The White House spokesman Ari Fleischer suggested that Amnesty uses its resources more to detail human rights abuses in Iraq before Saddam Hussein was ousted by a U.S.-led invasion.

"I think the world is rejoicing in the fact that thanks to the efforts of the coalition, millions of people who were previously imprisoned are now free," he told reporters.

State Department spokesman Richard Boucher said many of the group's allegations were "misplaced" and others were flat out "incorrect," including an accusation that Washington's support for global human rights had diminished because of the war against terrorism.

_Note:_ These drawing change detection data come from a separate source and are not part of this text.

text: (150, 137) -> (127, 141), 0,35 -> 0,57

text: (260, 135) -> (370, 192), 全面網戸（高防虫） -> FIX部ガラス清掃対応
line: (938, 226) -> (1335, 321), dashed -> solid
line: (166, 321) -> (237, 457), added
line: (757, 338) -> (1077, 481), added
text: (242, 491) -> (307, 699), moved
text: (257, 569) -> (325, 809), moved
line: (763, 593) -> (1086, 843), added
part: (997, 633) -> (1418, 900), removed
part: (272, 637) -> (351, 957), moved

"We reject any criticism, any allegations that our human rights efforts have diminished," Boucher told reporters. "Amnesty International's particular charges are incorrect."

"There is solid, sustained international cooperation in the war on terrorism and the war on terrorism has not detracted from our strong and steadfast commitment to human rights and democracy," he said.

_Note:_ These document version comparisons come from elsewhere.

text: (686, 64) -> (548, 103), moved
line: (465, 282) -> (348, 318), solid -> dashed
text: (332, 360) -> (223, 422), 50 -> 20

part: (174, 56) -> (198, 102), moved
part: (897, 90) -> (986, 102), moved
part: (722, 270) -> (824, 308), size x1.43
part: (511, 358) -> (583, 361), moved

"The United States has respected due process," Boucher said. "We've respected the international humanitarian law in terms of the way we've treated people who've been in detention."

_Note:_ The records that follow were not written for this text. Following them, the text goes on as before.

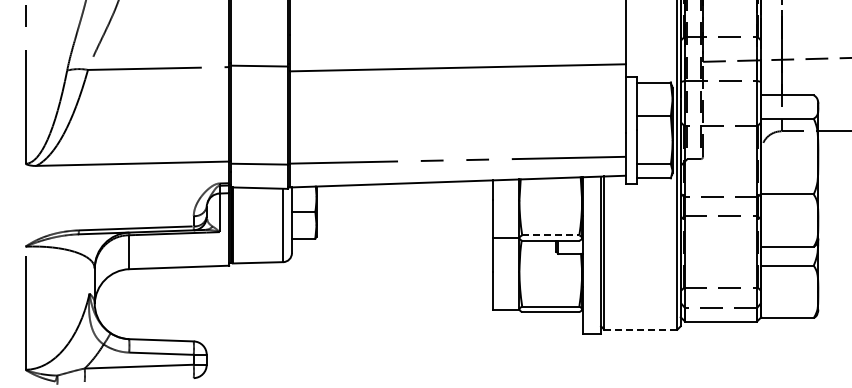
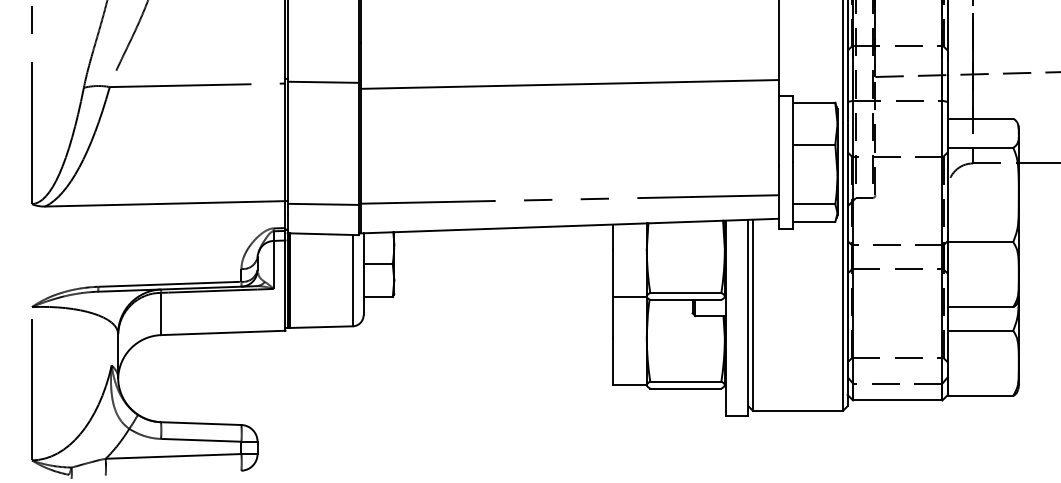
line: (550, 235) -> (685, 293), dashed -> solid
line: (641, 329) -> (798, 410), dashed -> solid

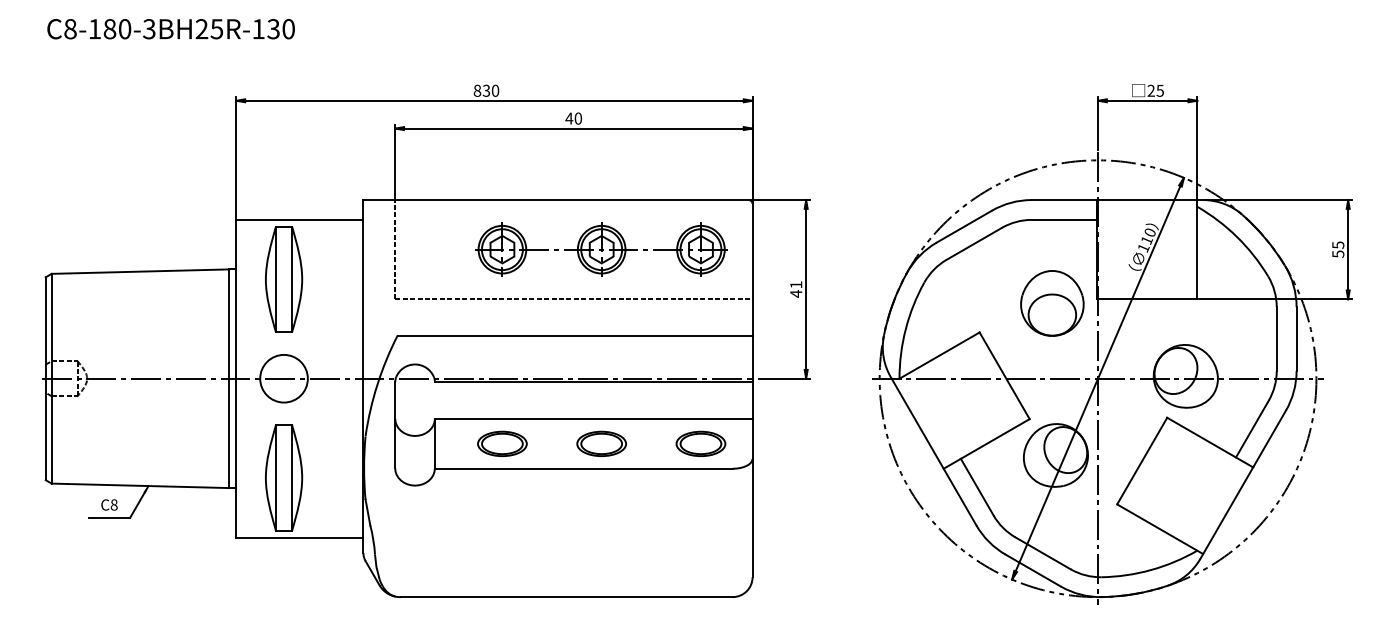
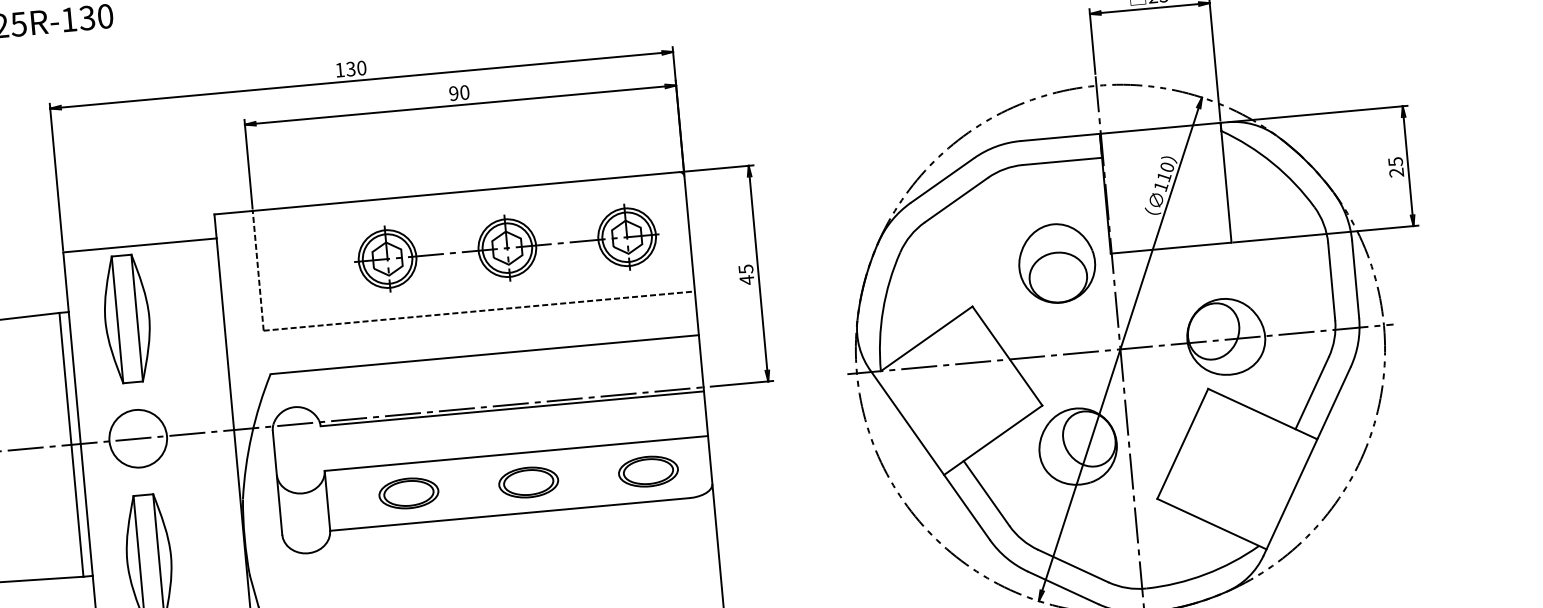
text: (477, 90) -> (340, 69), 830 -> 130
text: (569, 118) -> (454, 93), 40 -> 90
text: (1338, 253) -> (1396, 171), 55 -> 25
text: (796, 284) -> (746, 268), 41 -> 45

However, Boucher did note that the State Department often uses Amnesty information when compiling its own annual reports on human rights practices, according to AFP.

"They do an enormous amount of work on human rights around the world, and we take this work very seriously," he said, adding that on further inspection, Washington might agree with Amnesty criticism of other countries.

"It's more with some of the sweeping judgments and some of the examples used to support those judgments (about the United States) that we have differences," Boucher said.

"I suspect that as we go into the details of the report we will find many things that we do agree with."

Amnesty Denounces Russia's Violations In Chechnya

Amnesty International has also criticized Russia for carrying out "serious human rights violations" in Chechnya, and for the routine use of torture by police to extract confessions from detainees and "degrading" prison conditions.

An Amnesty official complained, when presenting the report in Moscow, that representations to the Russian authorities by human rights defenders had been ignored.

The situation in Chechnya was characterized by the absence of the rule of law, with few of the thousands of crimes against civilians committed by Russian federal forces ever investigated and even fewer taken to court, Amnesty aid in its annual report.

Security forces in the breakaway southern republic committed "serious human rights violations and breached international humanitarian law with almost total impunity," but both sides in the nearly four-year-old conflict were guilty of abuses, the report added.

Last September, Amnesty noted, a Russian official reported that 44 members of the Russian forces had been convicted for crimes against civilians, including nine for murder, one for rape and three for causing physical harm or death through carelessness.

At the same time, Chechen fighters intensified their activities in the latter part of the year, and the attitude of the federal forces towards the local population hardened still further.

In particular, last October's hostage seizure in a Moscow theatre was followed by an increase in the number of detentions, while raids by security forces in Grozny were carried out with great brutality, Amnesty said.

In the wake of the hostage-taking, law enforcement agencies cracked down on Chechen civilians throughout Russia, it said.

Russian authorities did little in response to racist statements by public figures in Russia's regions, and anti-Semitic literature was openly on sale, it stressed.

Nicola Duckworth, Amnesty's representative for Europe, However, said that complaints by Amnesty and other non-government organizations about specific cases had drawn no response from Russian officials.

"In Russia, we have seen security speak louder than human rights," Duckworth told a press conference Wednesday.

Moreover the situation in Chechnya will not improve "until the Russian government takes steps to end impunity," she said.

She cited in particular an open letter addressed to President Vladimir Putin concerning "hundreds of thousands" of residents of former Soviet republics who have been denied their right to Russian citizenship "for reasons of discrimination."